To invoke the modules that loads fake data into the database run, from the machine that is running Docker, the following command:

docker-compose exec web python db/load_fake_data.py

### Database

To connect directly to the mongodb instance:

* connect to the machine that hosts docker with ssh (optional: only if it is not the current machine)
* the db is available on host 'db' port 27017

#### Models

When asking for model's detailed information, the required model can be in one of the following statuses:

* `scheduled`, the model computation will start after the specified waiting period
* `computing`, the model computation has been started and is currently running
* `completed`, the model computation is finished and the model is stable
* `killed`, the model computation has been interrupted by an error

#### Languages
The language can be specified during in model creation message.

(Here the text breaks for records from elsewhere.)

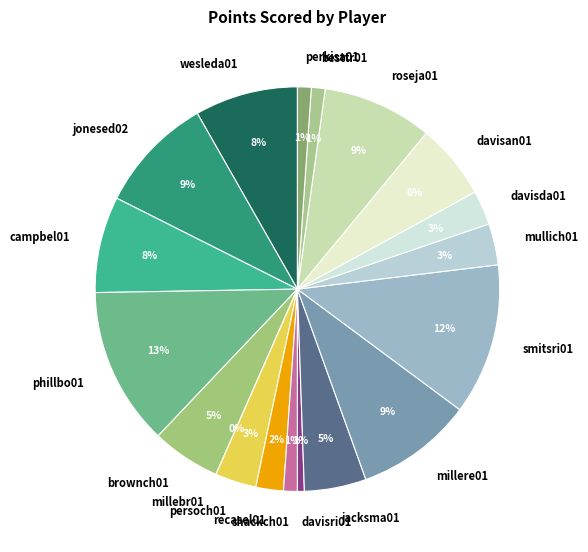

How many slices are in this pie chart?

19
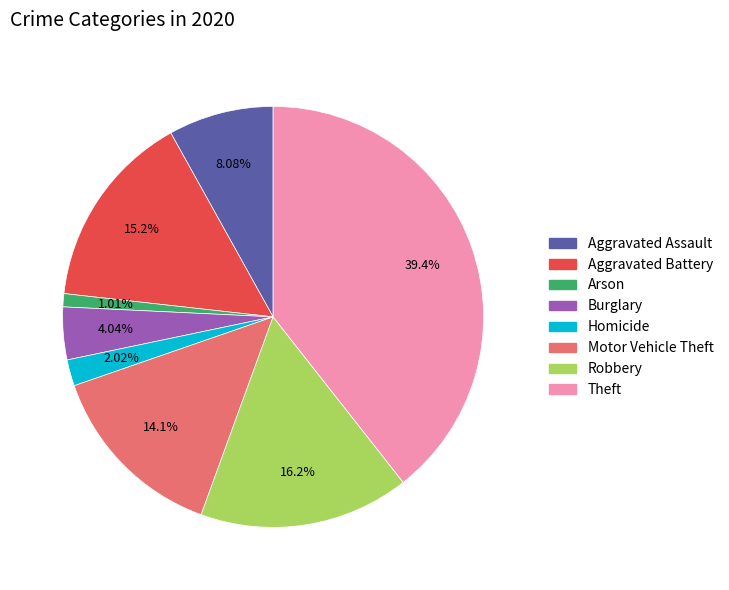

Does any single category account for the majority?

No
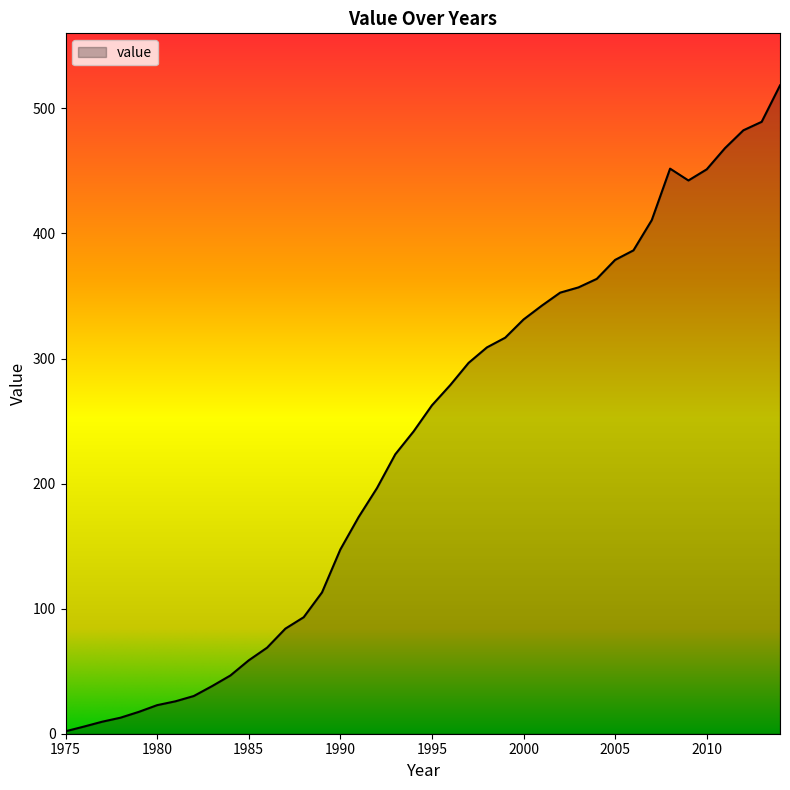

What is the difference between the maximum and minimum values?

516.4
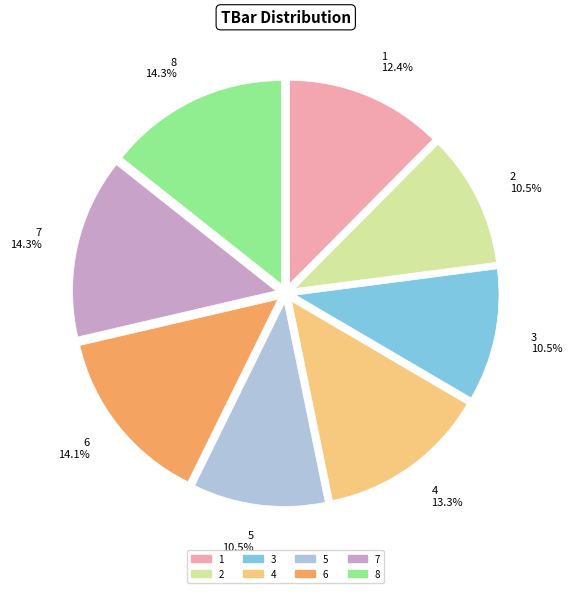

Does 1 represent more than half of the total?

No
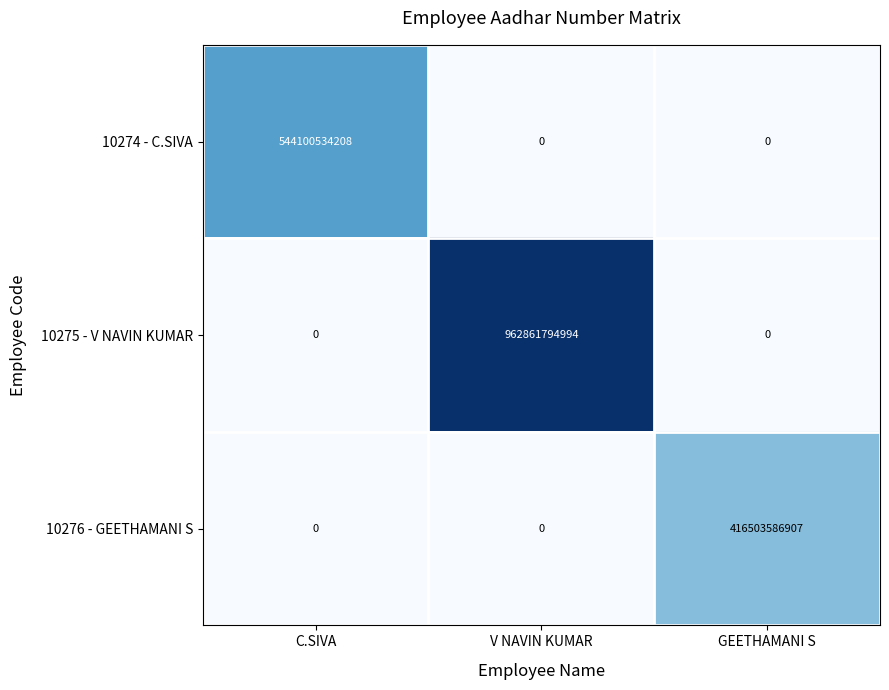

Reading left to right, list all the values displayed in this chart.

10274 - C.SIVA: C.SIVA=544100534208	V NAVIN KUMAR=0	GEETHAMANI S=0
10275 - V NAVIN KUMAR: C.SIVA=0	V NAVIN KUMAR=962861794994	GEETHAMANI S=0
10276 - GEETHAMANI S: C.SIVA=0	V NAVIN KUMAR=0	GEETHAMANI S=416503586907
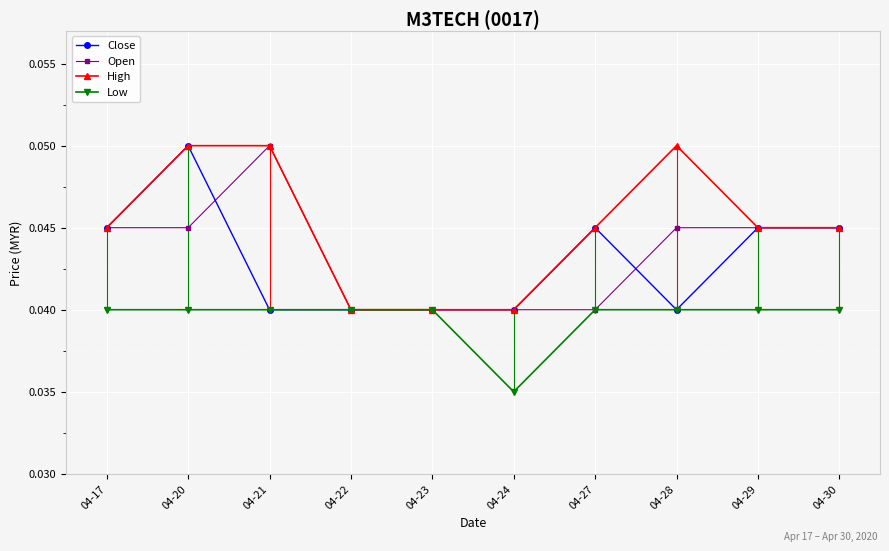

What is the maximum value shown in the chart?

0.1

Each model can handle only one language, chosen from:

* `en` for english documents
* `it` for italian documents, stopwords are available in `/app/resources` folder and lemmatisation is performed with `MorphIt`

#### Documents

During model computation it is possible to load documents in two ways:

* load from file: provide the `data_filename` field in the request. The file should be a json file and should be contained in the data folder. The json should be a list of dictionaries, each dictionary represent a document and contains the keys `doc_id` and `doc_content`. For example:

[
{'doc_id': 'doc_1', 'doc_content': 'doc content 1'},
{'doc_id': 'doc_2', 'doc_content': 'doc content 2'},
{'doc_id': 'doc_3', 'doc_content': 'doc content 3'}
]

* load directly: provide the documents in the `data` field. This field should contain a dictionary of key:values where keys are document ids and values are document contents.

{
'doc_1': 'doc content 1',
'doc_2': 'doc content 2',
'doc_3': 'doc content 3'
}

#### Useful commands

To build all containers

docker-compose build

To run all containers

docker-compose up

To exec a command within a running container, e.g. load fake data into the mongo database

docker-compose exec web COMANDO ARGS